抜粋 >>
◆ ◆ ◆ ◆
美容院に行く時って、ちょっと靴に気を使う。シャンプー台でリクライニングされた時、膝掛けから覗く靴がへたっているとちょっと恥ずかしい。
その日もそんな変な気を使って、買ったはいいけどフィット感がイマイチであまりはいていなかったブーツを、引っ張り出して履いて行ったのだった。
仕事の後、職場から行くのにちょうどいい時間を予約したので、まあまあな距離を歩くことになった。
歩き始めて気付いた。
タイツだけだと中で滑って歩きにくいんだったっけ。
あまり履いていなかったので忘れていたが、タイツに靴下を重ねてちょうどいいサイズなのだった。
ひたすら我慢して歩き、終わって家に帰り着く頃には腰がバキバキ、ふくらはぎはパンパンだった。
◆ ◆ ◆ ◆
タスク概要 >>
上の抜粋から、「美容院に行く時って、ちょっと」から「ょうどいいサイズなのだった。」までをすべて書き写してください。

項目データ >>
◆ ◆ ◆ ◆
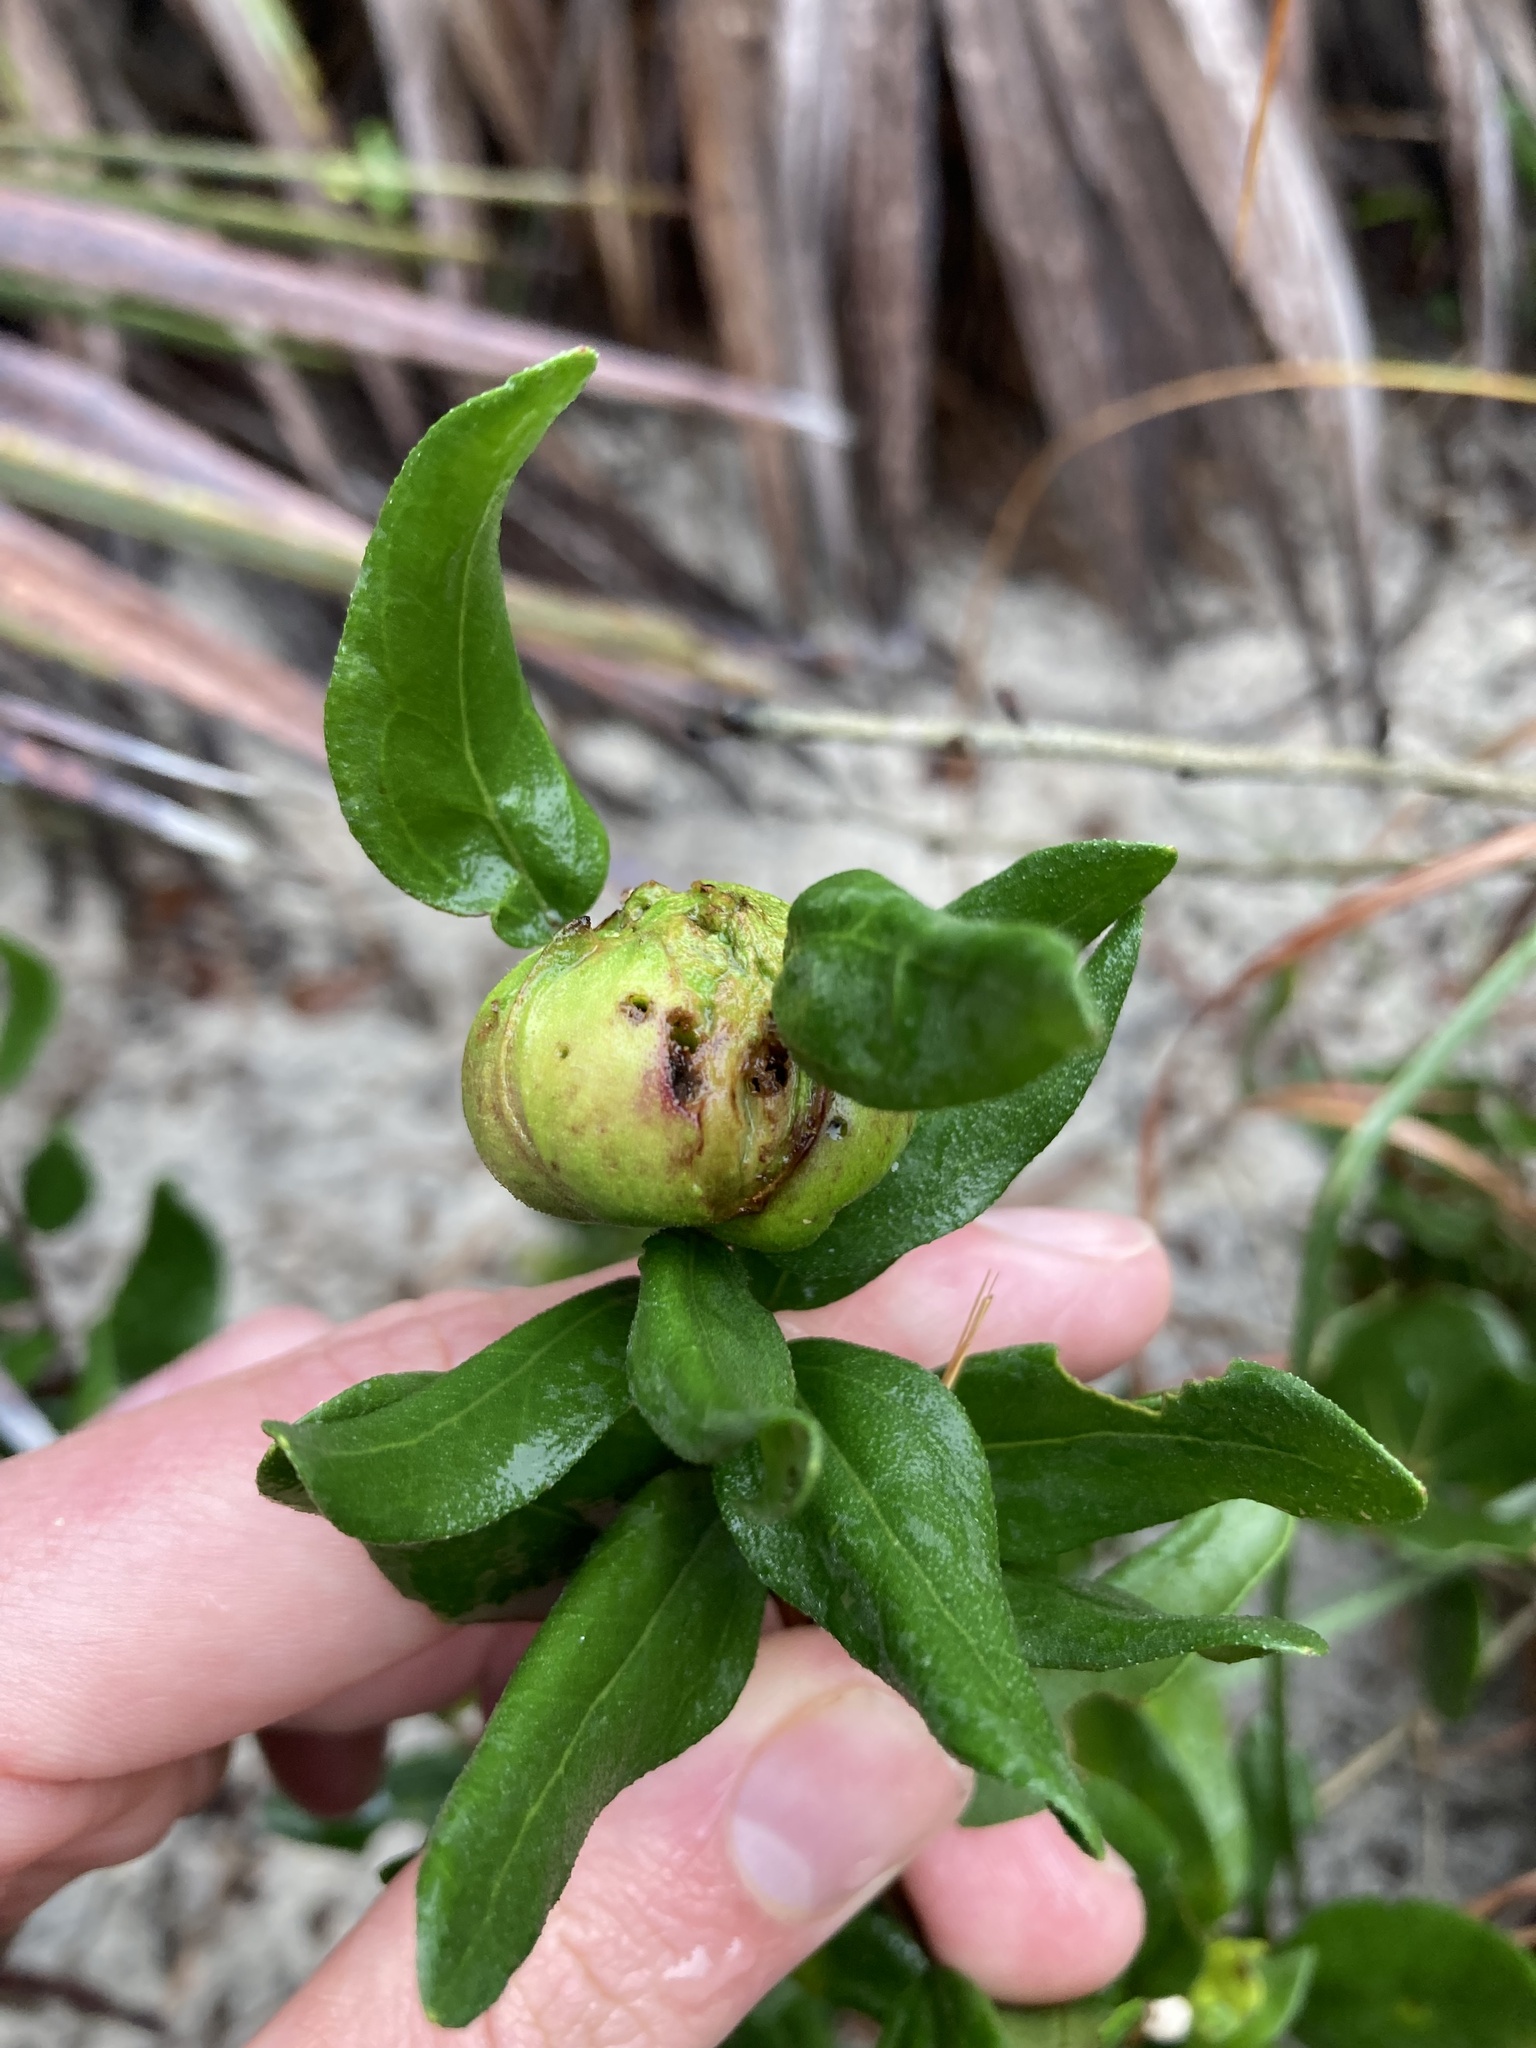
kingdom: Plantae
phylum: Tracheophyta
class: Magnoliopsida
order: Asterales
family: Asteraceae
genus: Palafoxia
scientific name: Palafoxia feayi
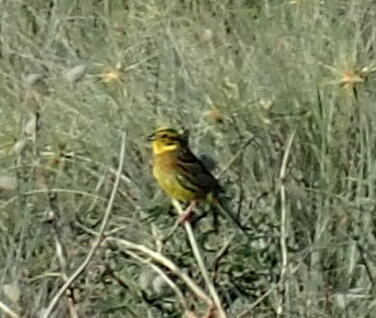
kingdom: Animalia
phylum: Chordata
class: Aves
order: Passeriformes
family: Emberizidae
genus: Emberiza
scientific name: Emberiza citrinella
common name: Yellowhammer
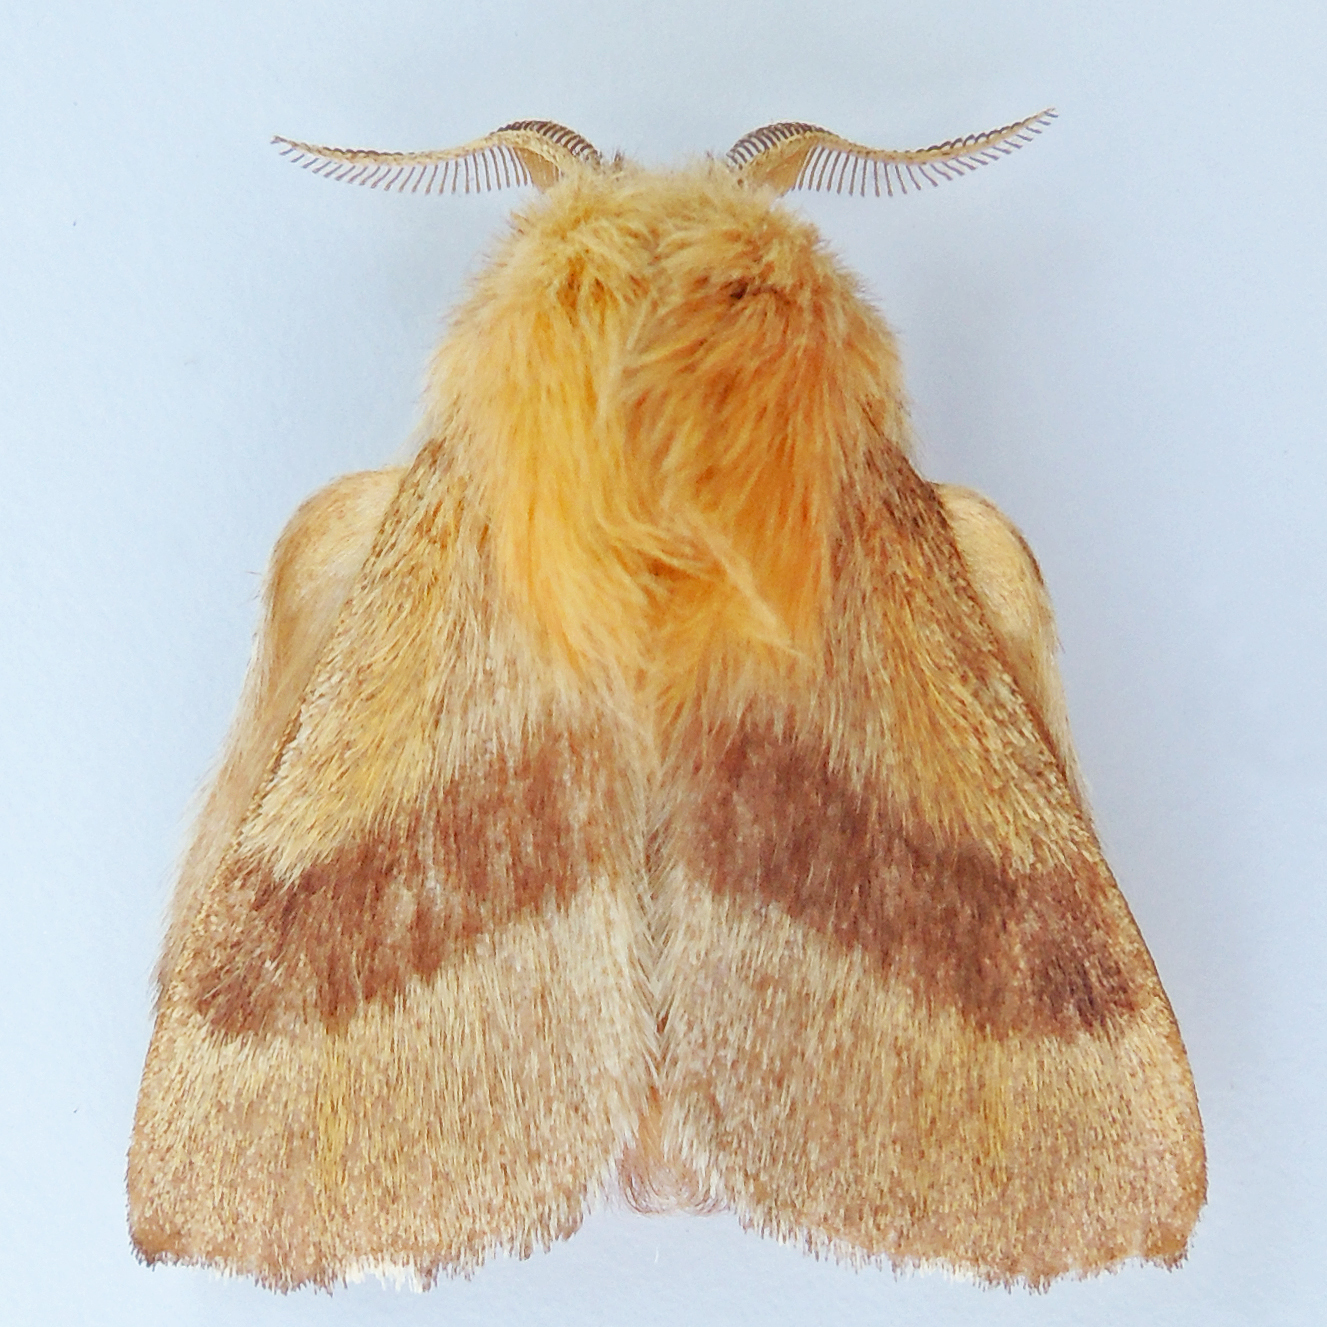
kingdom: Animalia
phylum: Arthropoda
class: Insecta
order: Lepidoptera
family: Lasiocampidae
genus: Malacosoma
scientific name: Malacosoma disstria
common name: Forest tent caterpillar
◆ ◆ ◆ ◆
出力 >>
美容院に行く時って、ちょっと靴に気を使う。シャンプー台でリクライニングされた時、膝掛けから覗く靴がへたっているとちょっと恥ずかしい。
その日もそんな変な気を使って、買ったはいいけどフィット感がイマイチであまりはいていなかったブーツを、引っ張り出して履いて行ったのだった。
仕事の後、職場から行くのにちょうどいい時間を予約したので、まあまあな距離を歩くことになった。
歩き始めて気付いた。
タイツだけだと中で滑って歩きにくいんだったっけ。
あまり履いていなかったので忘れていたが、タイツに靴下を重ねてちょうどいいサイズなのだった。